Gerald Jennings, the mayor of Albany, N.Y., said in his state of the city address, “Tonight, despite the financial crisis facing our Nation and our State, and despite the strains that financial crisis has placed on our City—I believe that the state of our City continues to be very strong and, that in many respects, our future has never looked brighter.”

Did the city council, or the citizenry of Albany believe this line, that appears to strain credulity? We don’t live in Albany, but we’d say Jennings’ credibility rests on how much detail he went into in describing “many respects” that Albany’s future’s so bright, it has to wear shades.

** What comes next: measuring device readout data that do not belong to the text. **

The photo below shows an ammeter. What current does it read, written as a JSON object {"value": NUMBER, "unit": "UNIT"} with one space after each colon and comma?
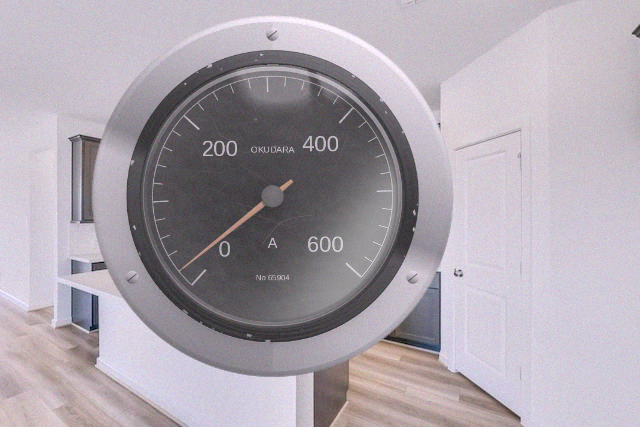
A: {"value": 20, "unit": "A"}
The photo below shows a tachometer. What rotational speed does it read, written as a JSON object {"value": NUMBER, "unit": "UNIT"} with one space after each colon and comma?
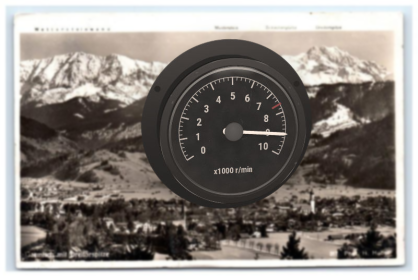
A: {"value": 9000, "unit": "rpm"}
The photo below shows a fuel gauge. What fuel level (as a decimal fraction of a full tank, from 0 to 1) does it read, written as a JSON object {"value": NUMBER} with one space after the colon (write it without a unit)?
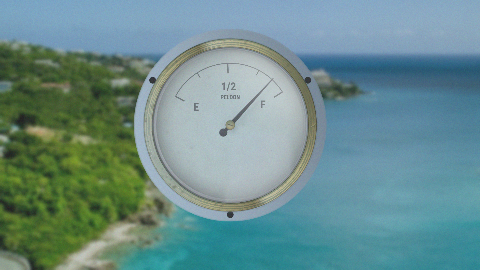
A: {"value": 0.875}
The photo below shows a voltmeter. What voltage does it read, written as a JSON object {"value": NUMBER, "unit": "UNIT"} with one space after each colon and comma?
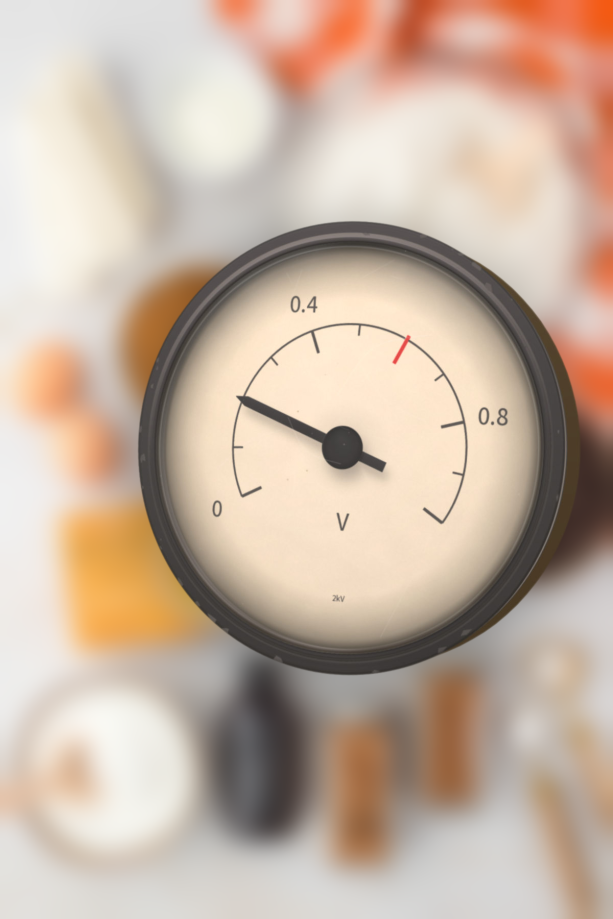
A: {"value": 0.2, "unit": "V"}
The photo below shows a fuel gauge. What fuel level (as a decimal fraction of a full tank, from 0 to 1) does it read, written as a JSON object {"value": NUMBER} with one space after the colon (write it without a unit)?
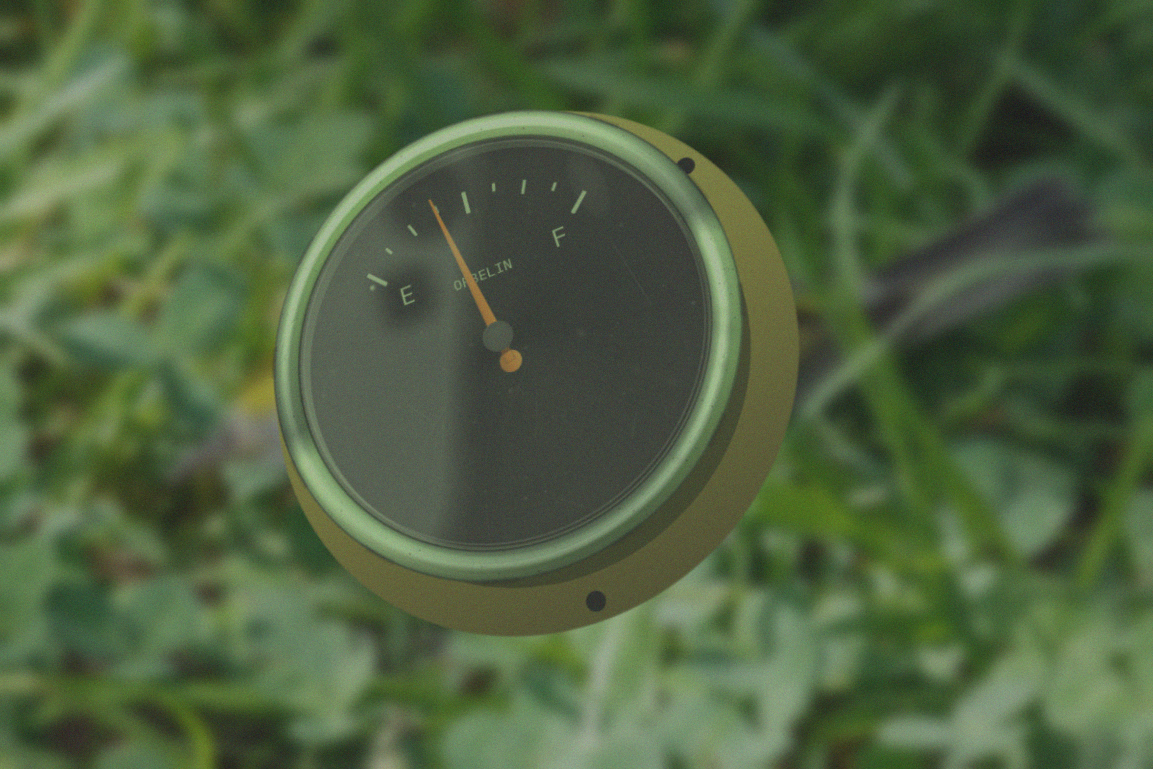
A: {"value": 0.375}
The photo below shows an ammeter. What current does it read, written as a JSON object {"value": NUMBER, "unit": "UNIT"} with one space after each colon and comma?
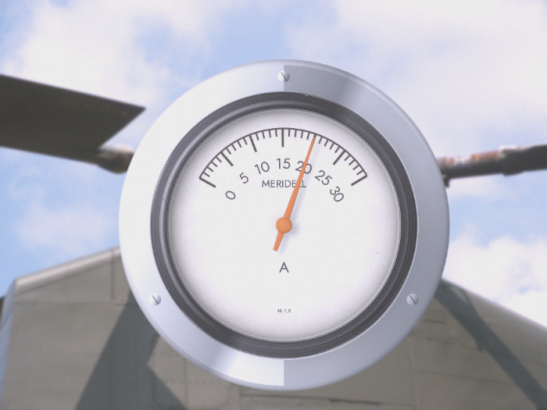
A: {"value": 20, "unit": "A"}
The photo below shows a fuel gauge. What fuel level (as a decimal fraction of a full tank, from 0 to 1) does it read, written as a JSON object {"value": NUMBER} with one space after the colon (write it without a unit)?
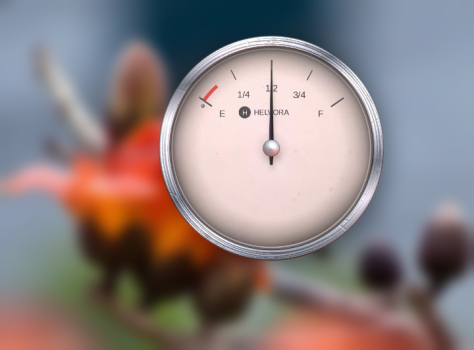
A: {"value": 0.5}
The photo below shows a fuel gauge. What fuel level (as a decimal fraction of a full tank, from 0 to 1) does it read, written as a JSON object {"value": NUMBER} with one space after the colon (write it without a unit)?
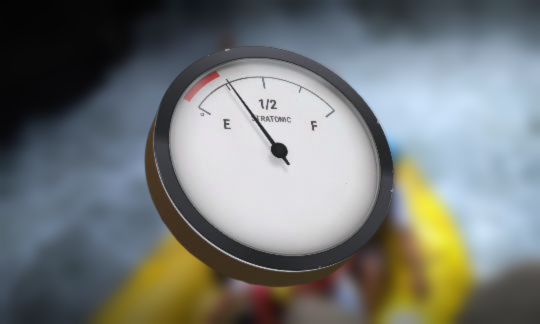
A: {"value": 0.25}
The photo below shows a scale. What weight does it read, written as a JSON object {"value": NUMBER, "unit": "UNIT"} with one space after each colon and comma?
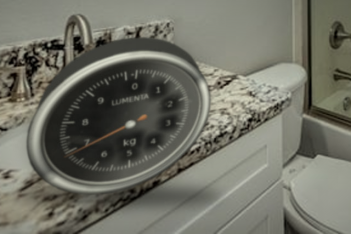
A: {"value": 7, "unit": "kg"}
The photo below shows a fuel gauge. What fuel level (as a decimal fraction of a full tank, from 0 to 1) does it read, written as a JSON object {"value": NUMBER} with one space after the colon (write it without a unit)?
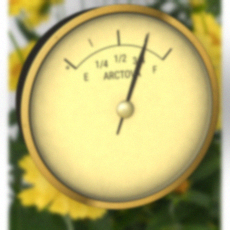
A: {"value": 0.75}
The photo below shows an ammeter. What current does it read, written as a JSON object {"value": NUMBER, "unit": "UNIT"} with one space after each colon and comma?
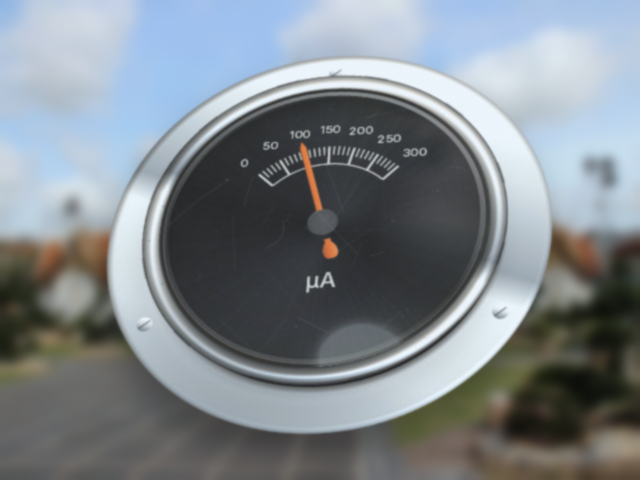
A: {"value": 100, "unit": "µA"}
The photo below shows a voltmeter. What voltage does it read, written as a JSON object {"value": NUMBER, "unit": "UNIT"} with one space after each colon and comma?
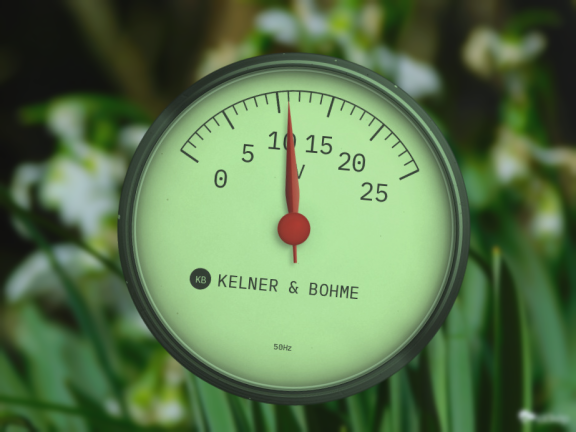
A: {"value": 11, "unit": "V"}
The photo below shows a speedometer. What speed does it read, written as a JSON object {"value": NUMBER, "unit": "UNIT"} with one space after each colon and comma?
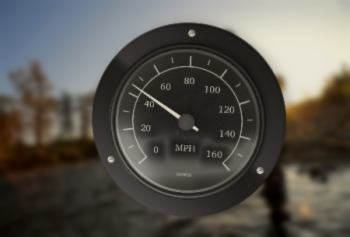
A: {"value": 45, "unit": "mph"}
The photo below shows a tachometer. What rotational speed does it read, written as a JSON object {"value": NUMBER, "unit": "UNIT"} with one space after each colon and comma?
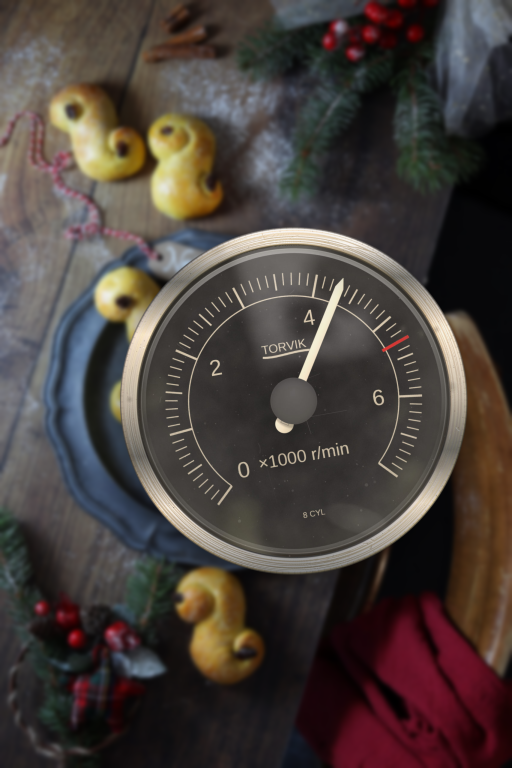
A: {"value": 4300, "unit": "rpm"}
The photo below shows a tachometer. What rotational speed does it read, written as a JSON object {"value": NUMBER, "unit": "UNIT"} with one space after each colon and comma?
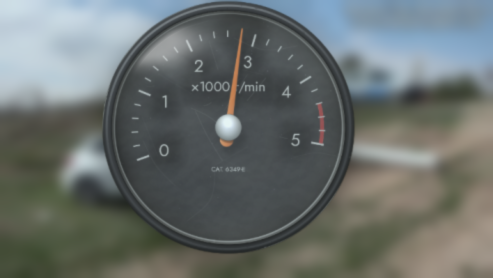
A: {"value": 2800, "unit": "rpm"}
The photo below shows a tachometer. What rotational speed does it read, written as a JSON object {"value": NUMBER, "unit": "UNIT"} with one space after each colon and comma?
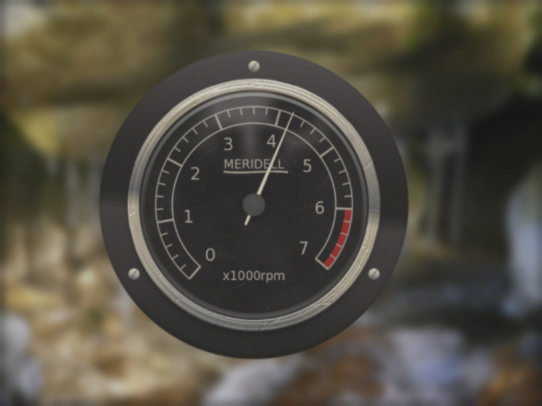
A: {"value": 4200, "unit": "rpm"}
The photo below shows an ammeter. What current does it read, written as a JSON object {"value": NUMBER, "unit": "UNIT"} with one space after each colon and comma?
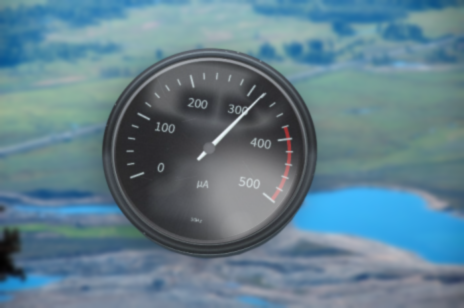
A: {"value": 320, "unit": "µA"}
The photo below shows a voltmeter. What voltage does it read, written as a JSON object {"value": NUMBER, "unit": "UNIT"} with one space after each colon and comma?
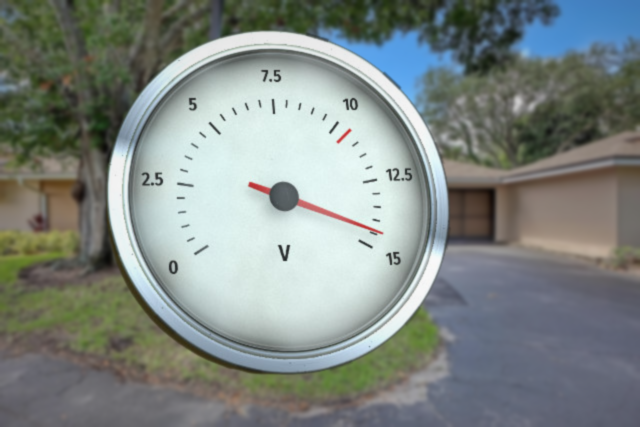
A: {"value": 14.5, "unit": "V"}
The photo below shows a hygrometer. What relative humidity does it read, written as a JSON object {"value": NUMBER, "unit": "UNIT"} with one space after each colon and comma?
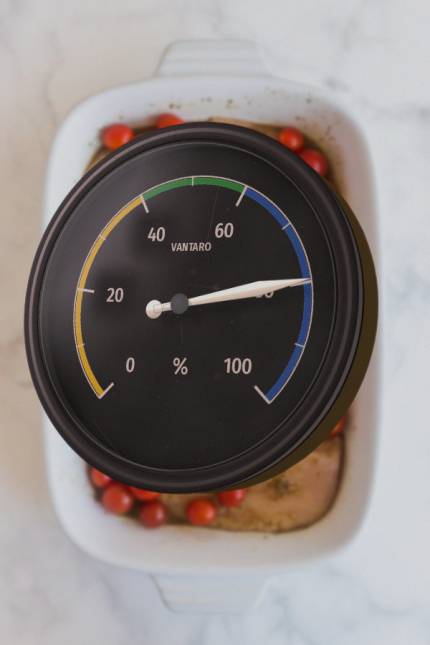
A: {"value": 80, "unit": "%"}
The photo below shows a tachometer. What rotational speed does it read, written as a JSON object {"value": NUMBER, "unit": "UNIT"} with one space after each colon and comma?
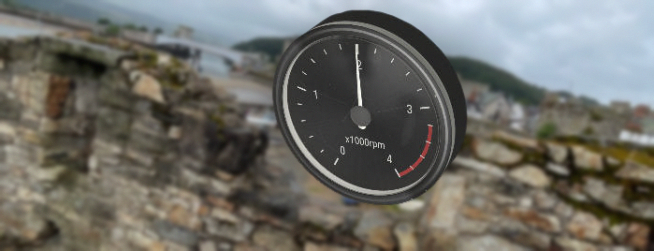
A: {"value": 2000, "unit": "rpm"}
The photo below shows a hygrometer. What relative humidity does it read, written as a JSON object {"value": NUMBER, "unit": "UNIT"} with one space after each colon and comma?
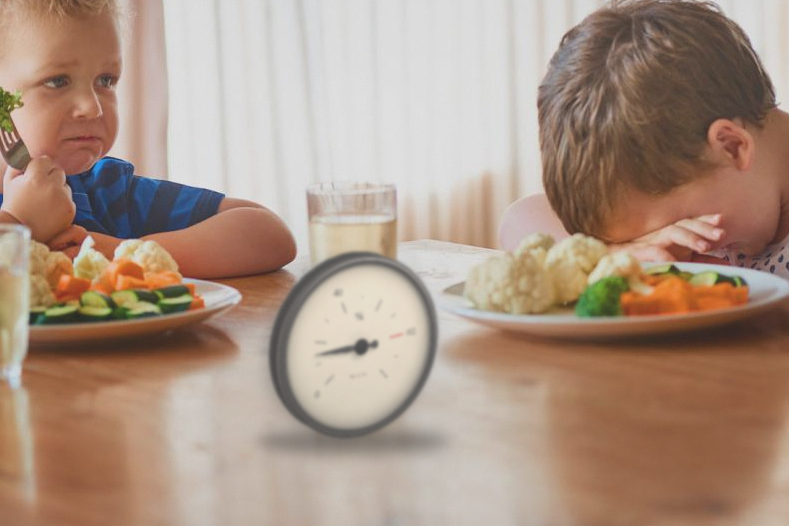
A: {"value": 15, "unit": "%"}
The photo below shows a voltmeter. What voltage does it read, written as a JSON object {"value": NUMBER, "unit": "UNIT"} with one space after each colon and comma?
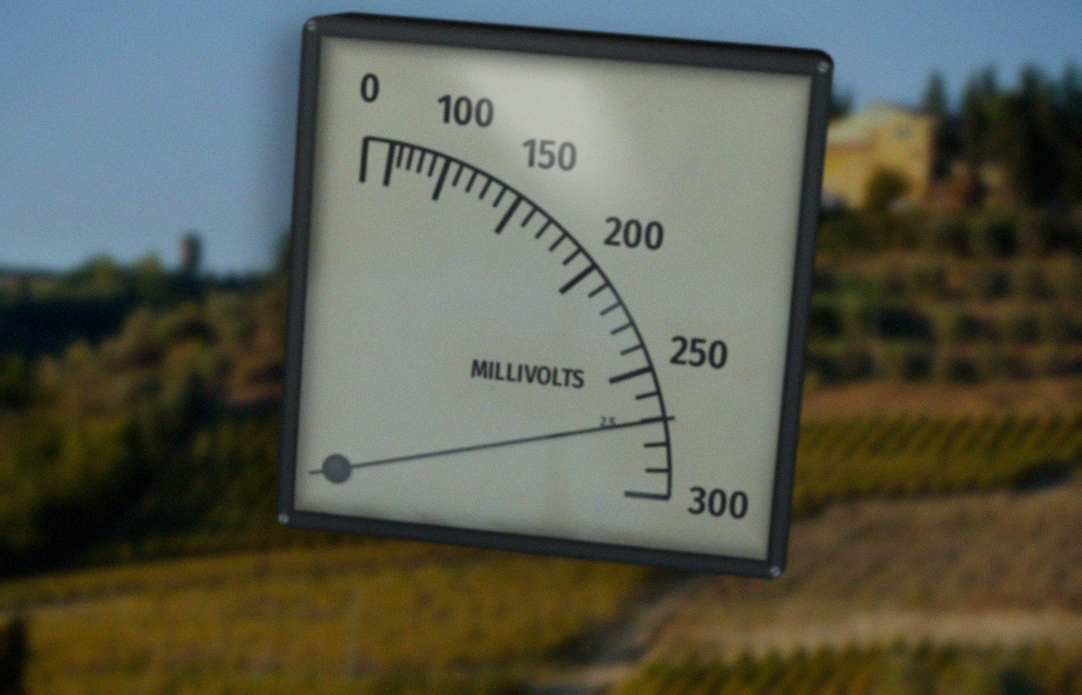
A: {"value": 270, "unit": "mV"}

The truth is, no leader knows much about the future these days, and our audiences know it. Leaders looking to reassure are better off talking about the relevant past, as Manchester, Conn., mayor Louis Spadaccini did in his state of the town address. “Our greatest asset is the tremendous character of our citizens and the unwavering community spirit that has led us through far more difficult times.”

That’s harder to argue with.

Perspective: think globally and act locally—not yokelly

“In short, the state of the city is good,” said John Harper, mayor of Rowlett, Texas. “Considering the state of the economy in our nation, in the state of Texas, and locally, the state of the city is especially good.”

Economically put.

Roswell, Ga., mayor Jere Wood took a similar tack—before going slightly off-track. “You can’t talk about the state of the City of Roswell without talking about the state of the economy,” he said. “Roswell has not escaped the recession but I believe we have fared better than most cities.”

For instance? Wood acknowledged that foreclosures reached an all-time high in Roswell. “In December there were 57 foreclosures in Roswell,” he acknowledged. “But there were 83 in Alpharetta.”

(!)

Pasadena Mayor Bill Bogaard took a broader view, asking his audience to indulge his quoting the following sentences from President Obama’s inaugural address:

“That we are in the midst of a crisis is now well understood. … Our economy is badly weakened, a consequence of greed and irresponsibility on the part of some, but also our collective failure to make hard choices and prepare the nation for a new age. Homes have been lost, jobs shed, businesses shuttered. Our health care is too costly, our schools fail too many, and each day brings further evidence that the ways we use energy strengthen our adversaries and threaten our planet.”

Having used the president’s words to set up the national context, Bogaard could place Pasadena into the picture: “Since the end of last summer, Pasadena has experienced the adverse effects of the challenges articulated by President Obama, including health care issues and our budget situation. As we address local needs, we must also keep an eye on regional and national impacts of the economic downturn.”

Yes, that’s about the size of it.

Changes, challenges and opportunities (oh my!)

It’s an old trick but it just might work: Some mayors tried to swaddle their citizens in comforting platitudes. “There are storm clouds on the horizon,” said Harper of Rowlett. “There are many challenges to forecasting those storm clouds and there will be many challenges to dealing with the issues they will bring.”

 

It was pouring challenges and opportunities in McAlester, Okla. During mayor Kevin Priddle’s state of the town address. “As a City, we have had many changes, many challenges and many opportunities in the last twelve months,” Priddle began. “This evening, I would like to review those changes, challenges and opportunities and to look forward together to the future, united for the betterment of our community.”

But whatever you say, say something

New York City mayor Michael Bloomberg gave the most mealy-mouthed state of the city address we saw this season. “We don’t know how bad the recession will be, but we know it will be bad enough,” he said. “There’s no question that the temporary state of our city is shaken. But I’m here today to tell you it’s not broken.”

Bad enough? Temporarily shaken but not broken? Bloomberg sounded a lot like the mayor of Tallmadge, Ohio, who called all the townspeople together in order to boldly proclaim, “We’re not doing bad, but we’re being cautious.”

Is he talking about Tallmadge, or about his mayoral brethren?